In This Story
Yet another new buzzword has hit the world of startups, dividing the already fractious Silicon Valley community over the best way to manage a growing company.
Noted entrepreneur Paul Graham recently published an essay detailing the differences between “manager mode” and “founder mode” — claiming with regard to the latter that “business schools don’t know it exists.”
In his essay, Graham recounted an experience he had listening to Airbnb founder Brian Chesky speak at a conference held by Graham’s startup accelerator Y Combinator.
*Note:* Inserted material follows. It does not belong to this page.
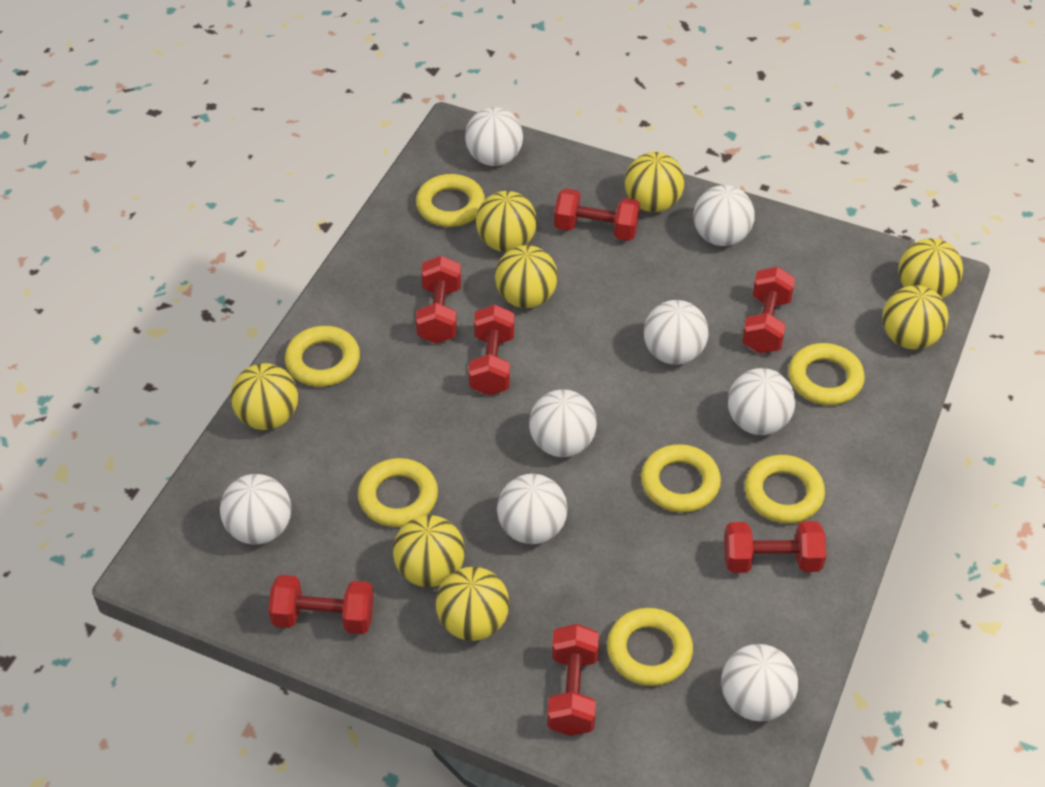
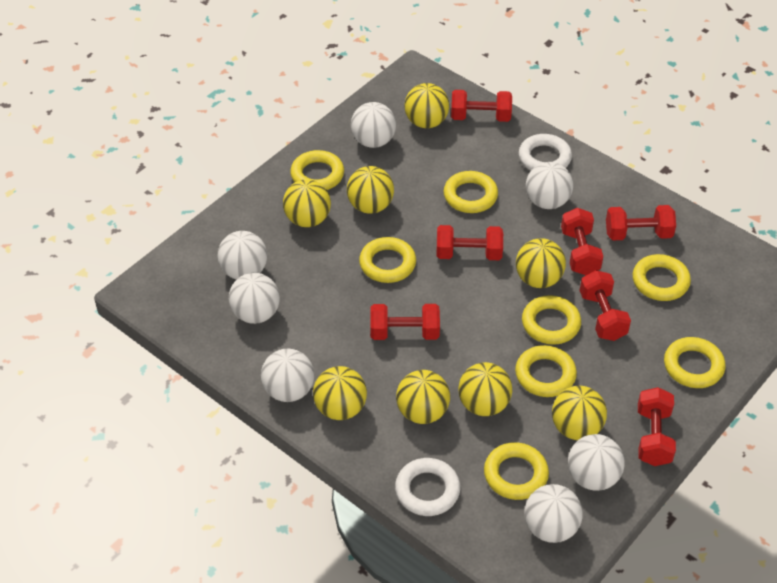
white ball: [220,474,291,544] [465,107,523,166] [497,474,568,544] [529,389,597,457] [644,300,709,365] [694,185,754,246] [721,644,798,722] [728,368,795,435] = 8 -> [218,231,267,280] [229,273,280,324] [261,349,314,402] [351,102,396,148] [525,484,582,543] [526,162,573,209] [568,434,625,491] = 7
white ring: none = 0 -> [395,458,460,516] [519,134,572,170] = 2
yellow ring: [285,326,360,387] [358,458,438,527] [416,174,485,227] [607,608,693,686] [641,444,721,512] [745,455,825,523] [788,343,865,405] = 7 -> [290,150,344,190] [359,237,416,283] [444,171,498,213] [484,442,549,500] [515,345,577,397] [522,295,581,345] [633,254,691,301] [664,337,725,388] = 8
“As Airbnb grew, well-meaning people advised [Chesky] that he had to run the company in a certain way for it to scale,” Graham recounted. “Their advice could be optimistically summarized as ‘hire good people and give them room to do their jobs.’ He followed this advice and the results were disastrous.”
Chesky and Airbnb were able to rebound, according to its founder, by instead emulating the leadership style at Apple.
Rather than acting like a manager and delegator as Apple grew from a startup into a major company, Steve Jobs stayed in “founder mode.” He continued to stay involved in the company at all levels, rather than communicating solely with his direct reports.
“Jony Ive and Hiroki Asia from Apple inspired me to adopt founder mode,” Chesky posted to X on Wednesday. “Steve Jobs, Walt Disney, and Elon Musk embody many of the principles.”
Graham argues that startup founders have been “gaslit” by two groups of people: “VCs who haven’t been founders themselves [who] don’t know how founders should run companies” and C-suite level executives who “as a class, include some of the most skillful liars in the world.”
While the essay garnered praise from many among the Silicon Valley elite, it also was almost immediately subject to mockery from people online, many of whom have grown weary of the endless strings of buzzwords and the tech industry players who use them.
More seriously, some argue that taking an all-or-nothing, founder-or-manager approach is inherently flawed.
“People love making things black and white when the world runs in a lot of different shades of truth,” Hussein Kanji, a founder and partner at venture capital firm Hoxton Ventures, told Business Insider. “People have lost their ability to engage with seemingly contradictory ideas at the same time.”